Advance supplies of emergency contraception (EC) were made available to women aged 16-29 through general practice and family planning services in Lothian, Scotland. Although this intervention was not associated with an overall reduction in abortion rates in Lothian, it was hypothesized that some general practices may have been more successful than others in promoting and delivering the intervention.
To investigate, using comparative case studies, whether, and why, some general practices were more successful in promoting and delivering advance supplies of EC than others.
Eleven purposively sampled general practices from the 97 participating in the intervention were studied. The number of packs of advance supplies distributed was recorded and distribution rates per 100 eligible women per practice calculated. 44 semi-structured interviews with staff were used to describe the mechanisms through which advance supplies were distributed and health professionals' views of the intervention.
Distribution rates varied from 0.9 to 32.0 per 100 eligible women. Respondents described three mechanisms through which advance supplies were distributed: passive, reactive and proactive. Views about EC, and the suitability of their patient population for advance supplies, varied and configured specific practice contexts that facilitated or hindered the delivery of advance supplies. Favourable views and pro-active mechanisms were associated with higher distribution rates, less favourable or ambivalent views and passive delivery mechanisms with lower distribution rates.
If primary care professionals are to actively engage with a sexual health promotion agenda they need to develop appropriate interpersonal skills and address their values, attitudes and cultural competences.

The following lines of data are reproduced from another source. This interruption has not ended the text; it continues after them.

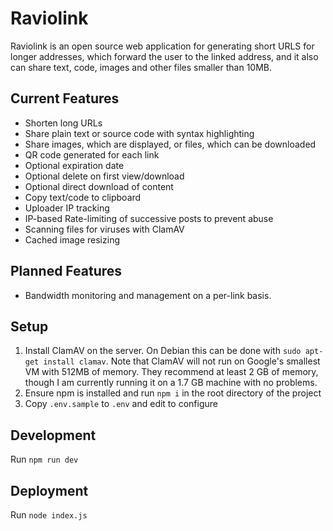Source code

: # Raviolink

Raviolink is an open source web application for generating short URLS for longer addresses, which forward the user to the linked address, and it also can share text, code, images and other files smaller than 10MB.

## Current Features

-   Shorten long URLs
-   Share plain text or source code with syntax highlighting
-   Share images, which are displayed, or files, which can be downloaded
-   QR code generated for each link
-   Optional expiration date
-   Optional delete on first view/download
-   Optional direct download of content
-   Copy text/code to clipboard
-   Uploader IP tracking
-   IP-based Rate-limiting of successive posts to prevent abuse
-   Scanning files for viruses with ClamAV
-   Cached image resizing

## Planned Features

-   Bandwidth monitoring and management on a per-link basis.

## Setup

1. Install ClamAV on the server. On Debian this can be done with `sudo apt-get install clamav`. Note that ClamAV will not run on Google's smallest VM with 512MB of memory. They recommend at least 2 GB of memory, though I am currently running it on a 1.7 GB machine with no problems.
2. Ensure npm is installed and run `npm i` in the root directory of the project
3. Copy `.env.sample` to `.env` and edit to configure

## Development

Run `npm run dev`

## Deployment

Run `node index.js`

在苏格兰洛锡安地区,通过全科医疗和计划生育服务,向16至29岁的女性提供了紧急避孕(EC)的预存药物。尽管这一干预措施并未使洛锡安地区的堕胎率整体下降,但据推测,某些全科医疗在推广和提供该干预措施方面可能比其他机构更为成功。
通过比较案例研究,调查某些全科医疗在推广和提供紧急避孕预存药物方面是否比其他机构更成功以及原因。
从参与该干预措施的97家全科医疗中,有目的地抽取了11家进行研究。记录预存药物分发的包数,并计算每家诊所每100名符合条件的女性的分发率。对工作人员进行了44次半结构化访谈,以描述预存药物的分发机制以及卫生专业人员对该干预措施的看法。
每100名符合条件的女性的分发率在0.9至32.0之间。受访者描述了预存药物分发的三种机制:被动、反应性和主动性。对紧急避孕的看法以及其患者群体对预存药物的适用性各不相同,并构成了促进或阻碍预存药物提供的特定诊所环境。积极的看法和主动的机制与较高的分发率相关,不太积极或矛盾的看法以及被动的分发机制与较低的分发率相关。
如果初级保健专业人员要积极参与性健康促进议程,他们需要培养适当的人际沟通技巧,并解决自身的价值观、态度和文化能力问题。